By RANDY PERSUAD
When someone says the word “hacker,” what crosses your mind?
A mid-fifty’s introvert behind a computer in a dark room, sheltered from the outside world? A common misconception of a hacker is such.
Hackers come in all shapes, sizes and from various professions. Hackers are usually divided into three groups, which consist of white hat, grey hat and black hat hackers.
White hats are the people private companies, the military or large companies hire to test their systems. A white hat would be paid to breach a system to identify any flaws.
A grey hat is similar in that they could work for companies or the military. However, they work for the highest payer, regardless of the payer’s intentions.

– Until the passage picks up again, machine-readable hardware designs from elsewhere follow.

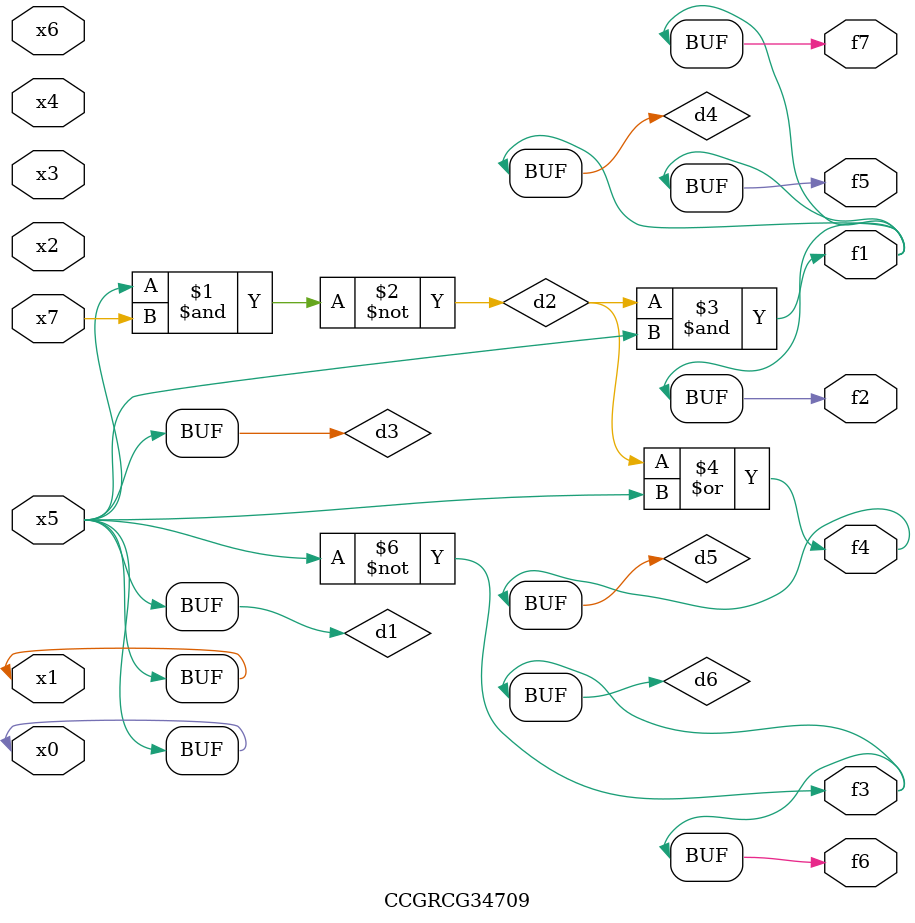
<source format=v>
module CCGRCG34709(
	input x0, x1, x2, x3, x4, x5, x6, x7,
	output f1, f2, f3, f4, f5, f6, f7
);

	wire d1, d2, d3, d4, d5, d6;

	buf (d1, x0, x5);
	nand (d2, x5, x7);
	buf (d3, x0, x1);
	and (d4, d2, d3);
	or (d5, d2, d3);
	nor (d6, d1, d3);
	assign f1 = d4;
	assign f2 = d4;
	assign f3 = d6;
	assign f4 = d5;
	assign f5 = d4;
	assign f6 = d6;
	assign f7 = d4;
endmodule

</source>
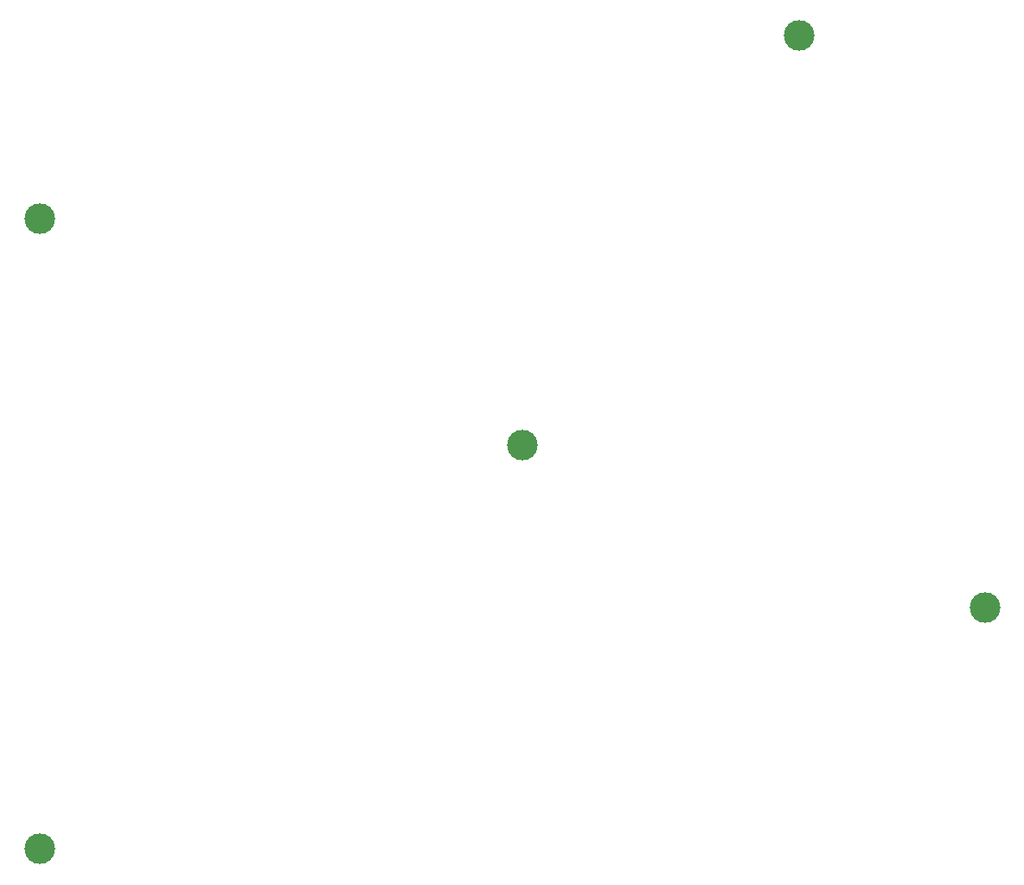
<source format=gts>
G04 #@! TF.GenerationSoftware,KiCad,Pcbnew,(6.0.2-0)*
G04 #@! TF.CreationDate,2022-03-11T16:48:04+00:00*
G04 #@! TF.ProjectId,untitled,756e7469-746c-4656-942e-6b696361645f,rev?*
G04 #@! TF.SameCoordinates,Original*
G04 #@! TF.FileFunction,Soldermask,Top*
G04 #@! TF.FilePolarity,Negative*
%FSLAX46Y46*%
G04 Gerber Fmt 4.6, Leading zero omitted, Abs format (unit mm)*
G04 Created by KiCad (PCBNEW (6.0.2-0)) date 2022-03-11 16:48:04*
%MOMM*%
%LPD*%
G01*
G04 APERTURE LIST*
%ADD10C,3.000000*%
G04 APERTURE END LIST*
D10*
X276673654Y-101543586D03*
X184191755Y-125149050D03*
X231431450Y-85596597D03*
X184158496Y-63399594D03*
X258473710Y-45529926D03*
M02*

</source>
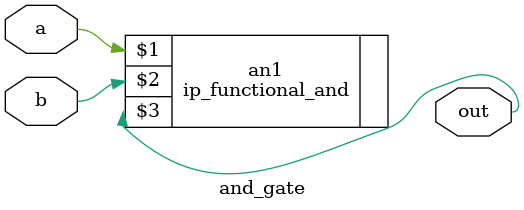
<source format=v>

module and_gate( 
    input a, 
    input b, 
    output out );

    // assing the AND of a and b to out
ip_functional_and an1(a,b,out);
endmodule

</source>
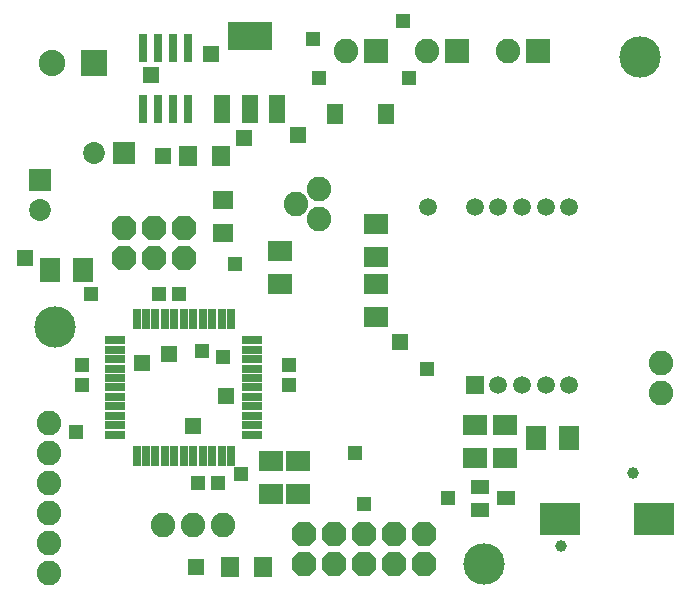
<source format=gts>
G75*
%MOIN*%
%OFA0B0*%
%FSLAX24Y24*%
%IPPOS*%
%LPD*%
%AMOC8*
5,1,8,0,0,1.08239X$1,22.5*
%
%ADD10OC8,0.0820*%
%ADD11R,0.0710X0.0631*%
%ADD12R,0.0631X0.0710*%
%ADD13R,0.0820X0.0820*%
%ADD14C,0.0820*%
%ADD15C,0.1380*%
%ADD16R,0.0880X0.0880*%
%ADD17C,0.0880*%
%ADD18R,0.0316X0.0946*%
%ADD19C,0.0730*%
%ADD20R,0.0730X0.0730*%
%ADD21R,0.0560X0.0960*%
%ADD22R,0.1497X0.0946*%
%ADD23R,0.0580X0.0659*%
%ADD24R,0.0277X0.0671*%
%ADD25R,0.0671X0.0277*%
%ADD26R,0.0513X0.0474*%
%ADD27R,0.0474X0.0513*%
%ADD28R,0.0710X0.0789*%
%ADD29R,0.0789X0.0710*%
%ADD30R,0.0595X0.0595*%
%ADD31C,0.0595*%
%ADD32R,0.0790X0.0710*%
%ADD33R,0.1340X0.1064*%
%ADD34C,0.0395*%
%ADD35R,0.0631X0.0474*%
%ADD36R,0.0555X0.0555*%
%ADD37R,0.0476X0.0476*%
%ADD38R,0.0516X0.0516*%
D10*
X010220Y001600D03*
X011220Y001600D03*
X012220Y001600D03*
X013220Y001600D03*
X014220Y001600D03*
X014220Y002600D03*
X013220Y002600D03*
X012220Y002600D03*
X011220Y002600D03*
X010220Y002600D03*
X006220Y011800D03*
X005220Y011800D03*
X005220Y012800D03*
X006220Y012800D03*
X004220Y012800D03*
X004220Y011800D03*
D11*
X007520Y012649D03*
X007520Y013751D03*
D12*
X007471Y015200D03*
X006368Y015200D03*
X007768Y001500D03*
X008871Y001500D03*
D13*
X012620Y018700D03*
X015320Y018700D03*
X018020Y018700D03*
D14*
X001720Y001300D03*
X001720Y002300D03*
X001720Y003300D03*
X001720Y004300D03*
X001720Y005300D03*
X001720Y006300D03*
X005520Y002900D03*
X006520Y002900D03*
X007520Y002900D03*
X010720Y013100D03*
X009970Y013600D03*
X010720Y014100D03*
X011620Y018700D03*
X014320Y018700D03*
X017020Y018700D03*
X022120Y008300D03*
X022120Y007300D03*
D15*
X016220Y001600D03*
X001920Y009500D03*
X021420Y018500D03*
D16*
X003220Y018300D03*
D17*
X001842Y018300D03*
D18*
X004870Y018824D03*
X005370Y018824D03*
X005870Y018824D03*
X006370Y018824D03*
X006370Y016776D03*
X005870Y016776D03*
X005370Y016776D03*
X004870Y016776D03*
D19*
X003220Y015300D03*
X001420Y013400D03*
D20*
X001420Y014400D03*
X004220Y015300D03*
D21*
X007510Y016780D03*
X008420Y016780D03*
X009330Y016780D03*
D22*
X008420Y019220D03*
D23*
X011273Y016600D03*
X012966Y016600D03*
D24*
X007794Y009783D03*
X007479Y009783D03*
X007164Y009783D03*
X006849Y009783D03*
X006534Y009783D03*
X006220Y009783D03*
X005905Y009783D03*
X005590Y009783D03*
X005275Y009783D03*
X004960Y009783D03*
X004645Y009783D03*
X004645Y005217D03*
X004960Y005217D03*
X005275Y005217D03*
X005590Y005217D03*
X005905Y005217D03*
X006220Y005217D03*
X006534Y005217D03*
X006849Y005217D03*
X007164Y005217D03*
X007479Y005217D03*
X007794Y005217D03*
D25*
X008503Y005925D03*
X008503Y006240D03*
X008503Y006555D03*
X008503Y006870D03*
X008503Y007185D03*
X008503Y007500D03*
X008503Y007815D03*
X008503Y008130D03*
X008503Y008445D03*
X008503Y008760D03*
X008503Y009075D03*
X003936Y009075D03*
X003936Y008760D03*
X003936Y008445D03*
X003936Y008130D03*
X003936Y007815D03*
X003936Y007500D03*
X003936Y007185D03*
X003936Y006870D03*
X003936Y006555D03*
X003936Y006240D03*
X003936Y005925D03*
D26*
X006685Y004300D03*
X007354Y004300D03*
X006054Y010600D03*
X005385Y010600D03*
D27*
X002820Y008235D03*
X002820Y007565D03*
X009720Y007565D03*
X009720Y008235D03*
D28*
X002871Y011400D03*
X001768Y011400D03*
X017968Y005800D03*
X019071Y005800D03*
D29*
X015920Y006251D03*
X015920Y005149D03*
X010020Y005051D03*
X009120Y005051D03*
X009120Y003949D03*
X010020Y003949D03*
X009420Y010949D03*
X009420Y012051D03*
X012620Y011849D03*
X012620Y012951D03*
D30*
X015920Y007594D03*
D31*
X016707Y007594D03*
X017495Y007594D03*
X018282Y007594D03*
X019070Y007594D03*
X019070Y013500D03*
X018282Y013500D03*
X017495Y013500D03*
X016707Y013500D03*
X015920Y013500D03*
X014345Y013500D03*
D32*
X012620Y010960D03*
X012620Y009840D03*
X016920Y006260D03*
X016920Y005140D03*
D33*
X018745Y003100D03*
X021894Y003100D03*
D34*
X021205Y004635D03*
X018784Y002214D03*
D35*
X016953Y003800D03*
X016086Y003426D03*
X016086Y004174D03*
D36*
X013420Y009000D03*
X007620Y007200D03*
X006520Y006200D03*
X004820Y008300D03*
X005720Y008600D03*
X000920Y011800D03*
X005520Y015200D03*
X008220Y015800D03*
X010020Y015900D03*
X007120Y018600D03*
X005120Y017900D03*
X006620Y001500D03*
D37*
X002620Y006000D03*
X006820Y008700D03*
X007520Y008500D03*
X007920Y011600D03*
X003120Y010600D03*
X010720Y017800D03*
X010520Y019100D03*
X013520Y019700D03*
X013720Y017800D03*
X014320Y008100D03*
X015020Y003800D03*
D38*
X012220Y003600D03*
X011920Y005300D03*
X008120Y004600D03*
M02*

</source>
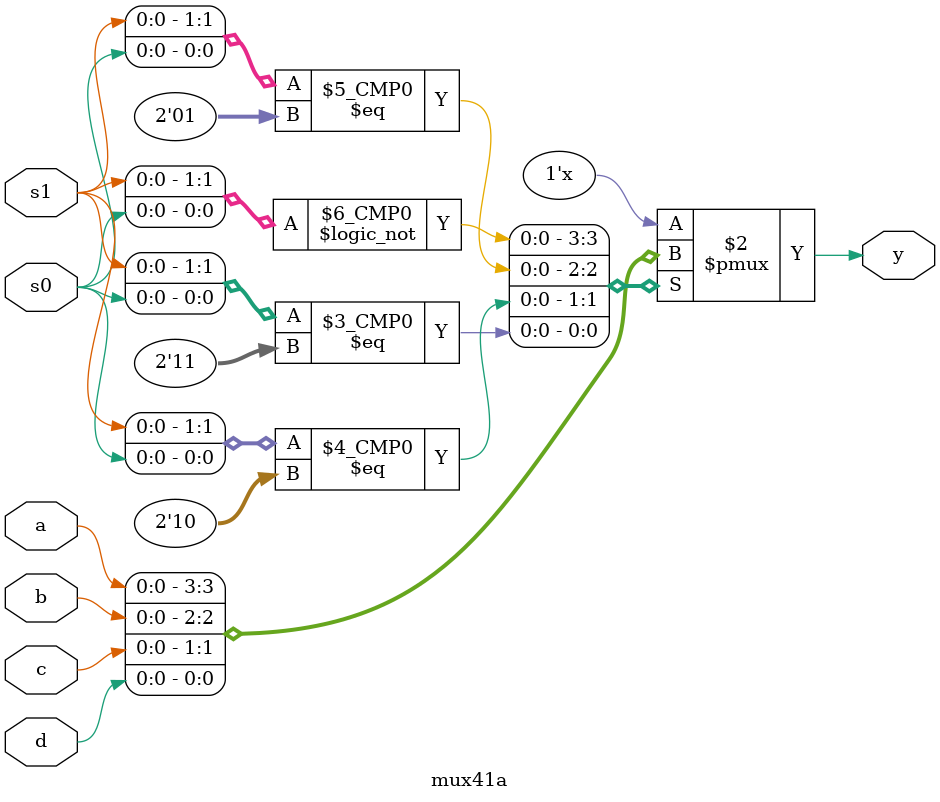
<source format=v>
module mux41a(a,b,c,d,s1,s0,y);
	input a,b,c,d;
	input s1,s0;
	output y;
	reg y;
	always@(a,b,c,d,s1,s0)
		begin	:	mux41
			case({s1,s0})
				2'b00:y<=a;
				2'b01:y<=b;
				2'b10:y<=c;
				2'b11:y<=d;
				default :y<=a;
			endcase
		end
	endmodule
	
</source>
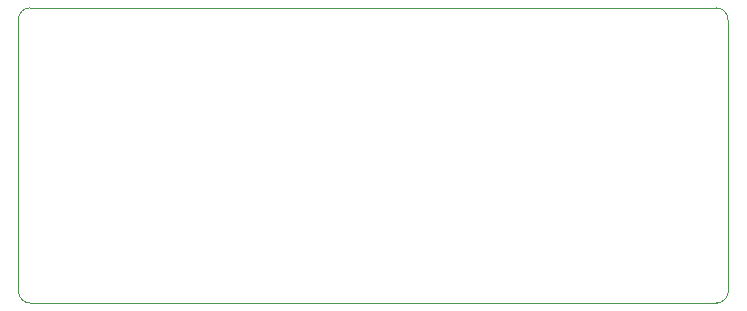
<source format=gbr>
%TF.GenerationSoftware,KiCad,Pcbnew,7.0.9*%
%TF.CreationDate,2024-04-30T03:57:04-04:00*%
%TF.ProjectId,5.2_5V,352e325f-3556-42e6-9b69-6361645f7063,rev?*%
%TF.SameCoordinates,Original*%
%TF.FileFunction,Profile,NP*%
%FSLAX46Y46*%
G04 Gerber Fmt 4.6, Leading zero omitted, Abs format (unit mm)*
G04 Created by KiCad (PCBNEW 7.0.9) date 2024-04-30 03:57:04*
%MOMM*%
%LPD*%
G01*
G04 APERTURE LIST*
%TA.AperFunction,Profile*%
%ADD10C,0.100000*%
%TD*%
G04 APERTURE END LIST*
D10*
X125539500Y-32877000D02*
X125539500Y-55877000D01*
X185610500Y-32877000D02*
X185650000Y-55870118D01*
X185610500Y-32877000D02*
G75*
G03*
X184610500Y-31877000I-1000000J0D01*
G01*
X126539500Y-31877000D02*
G75*
G03*
X125539500Y-32877000I0J-1000000D01*
G01*
X126539500Y-31877000D02*
X184610500Y-31877000D01*
X126539500Y-56877000D02*
X184650118Y-56870118D01*
X125539500Y-55877000D02*
G75*
G03*
X126539500Y-56877000I1000000J0D01*
G01*
X184650118Y-56870100D02*
G75*
G03*
X185650000Y-55870118I-118J1000000D01*
G01*
M02*

</source>
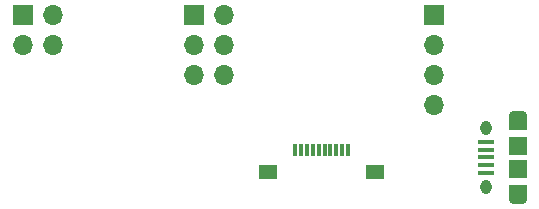
<source format=gbr>
%TF.GenerationSoftware,KiCad,Pcbnew,8.0.0*%
%TF.CreationDate,2024-02-26T11:32:59-08:00*%
%TF.ProjectId,gotek-breakout,676f7465-6b2d-4627-9265-616b6f75742e,rev?*%
%TF.SameCoordinates,Original*%
%TF.FileFunction,Soldermask,Top*%
%TF.FilePolarity,Negative*%
%FSLAX46Y46*%
G04 Gerber Fmt 4.6, Leading zero omitted, Abs format (unit mm)*
G04 Created by KiCad (PCBNEW 8.0.0) date 2024-02-26 11:32:59*
%MOMM*%
%LPD*%
G01*
G04 APERTURE LIST*
%ADD10R,1.700000X1.700000*%
%ADD11O,1.700000X1.700000*%
%ADD12R,1.350000X0.400000*%
%ADD13O,1.550000X0.890000*%
%ADD14R,1.550000X1.200000*%
%ADD15O,0.950000X1.250000*%
%ADD16R,1.550000X1.500000*%
%ADD17R,0.300000X1.000000*%
%ADD18R,1.650000X1.300000*%
G04 APERTURE END LIST*
D10*
%TO.C,J8*%
X64725000Y-100225000D03*
D11*
X67265000Y-100225000D03*
X64725000Y-102765000D03*
X67265000Y-102765000D03*
X64725000Y-105305000D03*
X67265000Y-105305000D03*
%TD*%
D10*
%TO.C,J7*%
X50210000Y-100210000D03*
D11*
X52750000Y-100210000D03*
X50210000Y-102750000D03*
X52750000Y-102750000D03*
%TD*%
D12*
%TO.C,J12*%
X89400000Y-113550000D03*
X89400000Y-112900000D03*
X89400001Y-112250000D03*
X89400000Y-111600000D03*
X89400000Y-110950000D03*
D13*
X92100000Y-115750000D03*
D14*
X92100000Y-115150000D03*
D15*
X89400000Y-114749999D03*
D16*
X92100000Y-113250000D03*
X92100000Y-111250000D03*
D15*
X89400000Y-109750001D03*
D14*
X92100000Y-109350000D03*
D13*
X92100000Y-108750000D03*
%TD*%
D10*
%TO.C,J11*%
X85000000Y-100200000D03*
D11*
X85000000Y-102740000D03*
X85000000Y-105280000D03*
X85000000Y-107820000D03*
%TD*%
D17*
%TO.C,J10*%
X73250000Y-111600000D03*
X73750000Y-111600000D03*
X74250000Y-111600000D03*
X74750000Y-111600000D03*
X75250000Y-111600000D03*
X75750000Y-111600000D03*
X76250000Y-111600000D03*
X76750000Y-111600000D03*
X77250000Y-111600000D03*
X77750000Y-111600000D03*
D18*
X70975000Y-113500000D03*
X80025000Y-113500000D03*
%TD*%
M02*

</source>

Lastly, we have the black hats. They work strictly for profit, personal gain and/or chaos.
However, all three types of hackers share a common mindset: How do I work my way around this blockade? How does this blockade work?
Many students are familiar with the term “life-hacks.” If not, a quick Google search would show simple, ingenious applications of small, common household items, which can be used in alternative ways.
A hacker has that same mind-set. Hackers use the tools that they already possess to find more efficient or alternative ways to achieve their goals.
The person to your left or right could be a hacker. In fact, anyone, even you, could technically be a hacker. No, I am not talking about getting into the Pentagon’s top-secret files or changing your grades here at Piedmont College.
I am talking about using the part of the brain that is activated when one ponders how and why something works.
The term “paradigm” is used to describe a commonly accepted point of view. At one point in time, it was believed that the planets in our solar system, including the sun, orbited around the Earth. Of course, we now know that this is untrue.
However, this idea was once a paradigm, and everyone once believed that the Earth was the center of our solar system.
A hacker-minded person is someone who challenges these paradigms and puts them to the test.
These kinds of innovative minds are what allow the United States to solve problems and create new technology to better the entire human race.
You, the person reading this, come from a unique background with unique knowledge and your own unique way of thinking.
As you work towards obtaining your degree here at Piedmont, don’t be afraid to question why a concept is understood the way it is and look beyond the paradigms of society.
Don’t be afraid to be innovative. Don’t be afraid to think like a hacker.